La photographie désillusionnée
Depuis qu’elle a perdu son ingénuité initiale la photographie, hors des pratiques automatisées, ne peut plus fonder son objectivité nonobstant son attachement irréductible à des référents physiques.
Le positivisme de la Neue Sachlichkeit (voir notre article concernant Albert-Renger Patzsch) confrontée aux deux conflits mondiaux du 20° siècle et l’effondrement de la croyance en un progrès glorieux et sans limite n’aura pas tenue ses promesses.
La photographie est pourtant centrale du point de vue de la représentation du monde et de la manière d’en rendre la signification. Elle a perdu néanmoins presque immédiatement sa prétention à la neutralité et l’objectivité, non seulement en raison du cadrage, de l’intervention du photographe mais en vertu même de sa manière de conserver une trace indicielle en rendant présent ce qui immédiatement ne l’est déjà plus. Au centre de la photographie s’est révélé très rapidement le vide d’un devenir sans être. La disparition et la mort sont tapies au cœur de l’acte même de photographier.
Photographie et images
« Après des années de couverture de l’actualité politique et sociale, le photographe reporter décide de ne plus prétendre rendre compte de faits à travers des images supposées « authentiques » »
Avec l’ère numérique et l’envahissement des signes en lieu et place des représentations indicielles la photographie est devenue image, signe visuel pointant non plus vers des faits mais des récits s’insérant dans une trame globale virtuelle, une seconde surface du réel où l’image (photographique) est devenue prépondérante.
C’est ici que la démarche d’Alex Majoli prend tout son sens. Après des années de couverture de l’actualité politique et sociale, le photographe reporter décide de ne plus prétendre rendre compte de faits à travers des images supposées « authentiques » et des légendes remettant en contexte l’image partielle d’une « certaine » réalité.
Inutile de développer l’aspect partiel, partial et dans bien des cas ethnocentré de toute photographie de reportage, ni d’insister sur les manipulations dont chaque image y compris la plus banale est susceptible d’être victime. C’est un débat relevant du poncif.
Pour une photographie théâtrale
« Alex Majoli n’est plus photographe mais metteur en scène de circonstance… »

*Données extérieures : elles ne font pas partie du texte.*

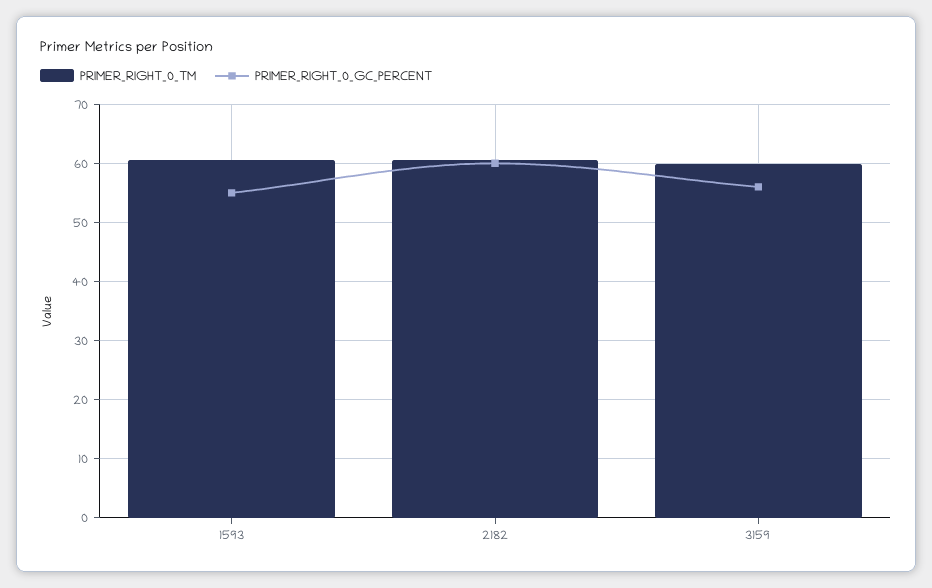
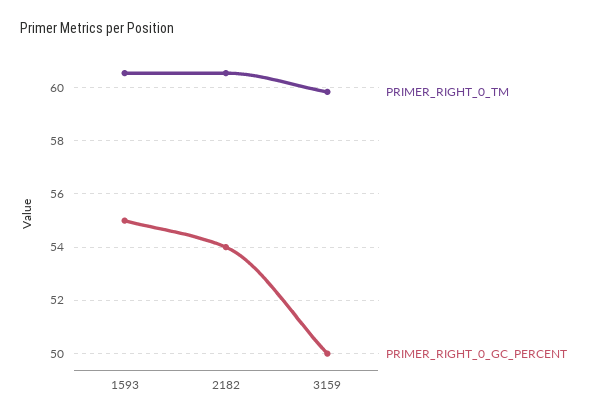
PRIMER_RIGHT_0_GC_PERCENT, 2182: 60 -> 54
PRIMER_RIGHT_0_GC_PERCENT, 3159: 56 -> 50

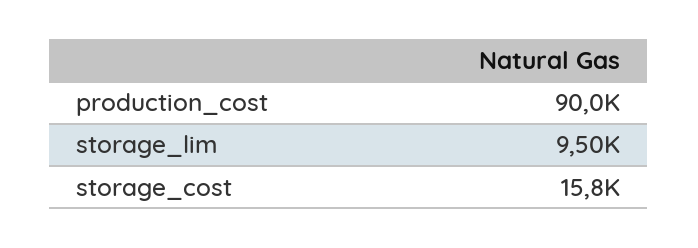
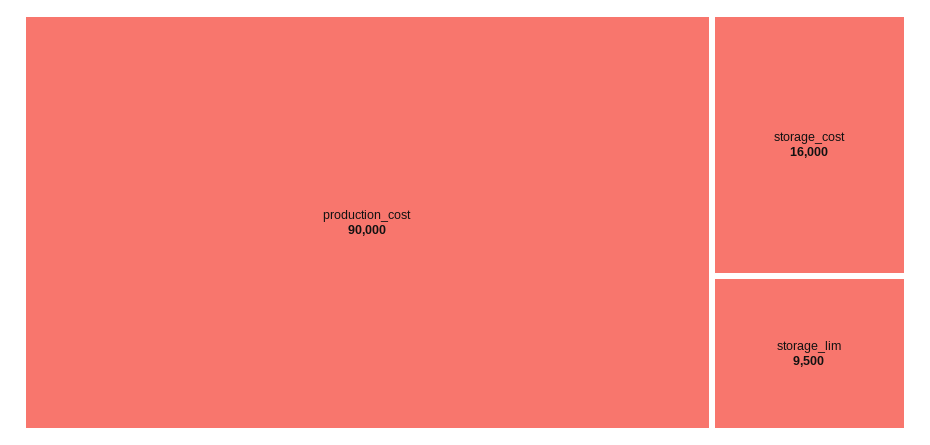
storage_cost: 15800 -> 16000

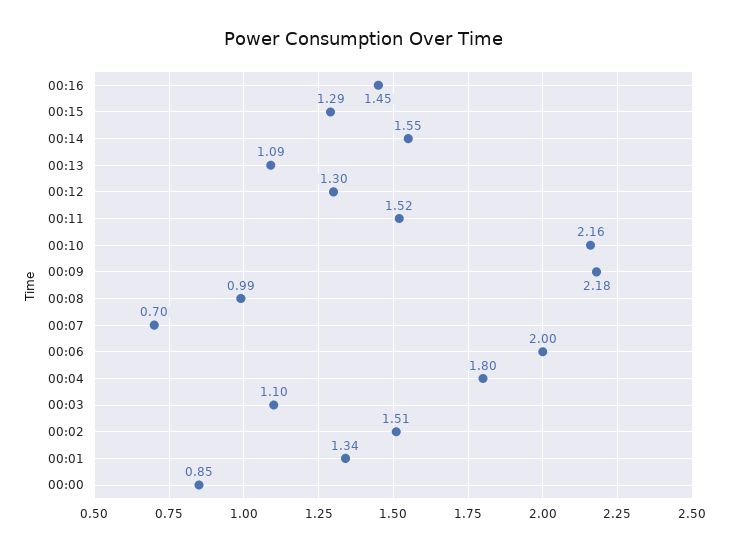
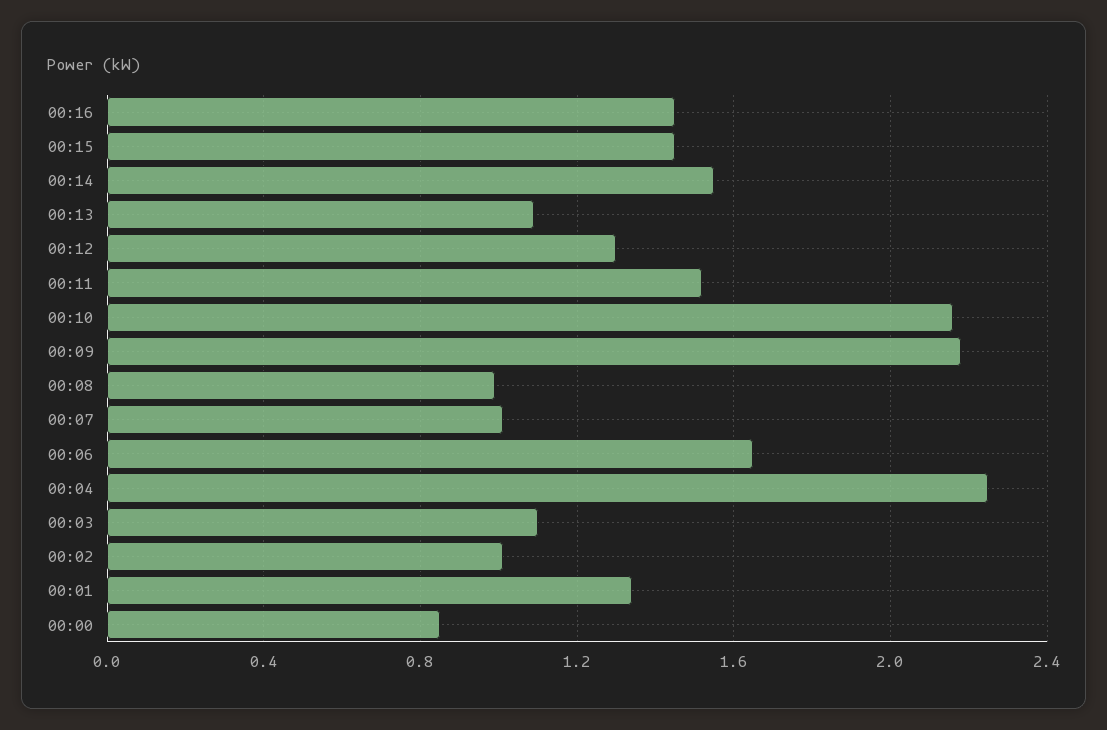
00:15: 1.29 -> 1.45
00:07: 0.7 -> 1
00:06: 2 -> 1.65
00:04: 1.8 -> 2.25
00:02: 1.51 -> 1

Alex Majoli continue donc, (depuis huit années concernant ce dernier projet), à parcourir le monde pour couvrir de grands événements géopolitiques ou autres. Il soustrait cependant l’image à la contextualisation et applique à l’actualité un procédé contredisant tous les critères admis, (plus ou moins discutables), de « sérieux » sinon d’objectivité.
Prenant acte de l’inconsistance en termes d’objectivité de la photographie il théâtralise les « scènes » qu’il croise dans sa démarche de reporter, assumant ainsi sa part de subjectivité et d’appartenance culturelle et sociale. Il transforme sans plus aucune censure « éthique » des tragédies ou des liesses populaires en compositions caravagesques.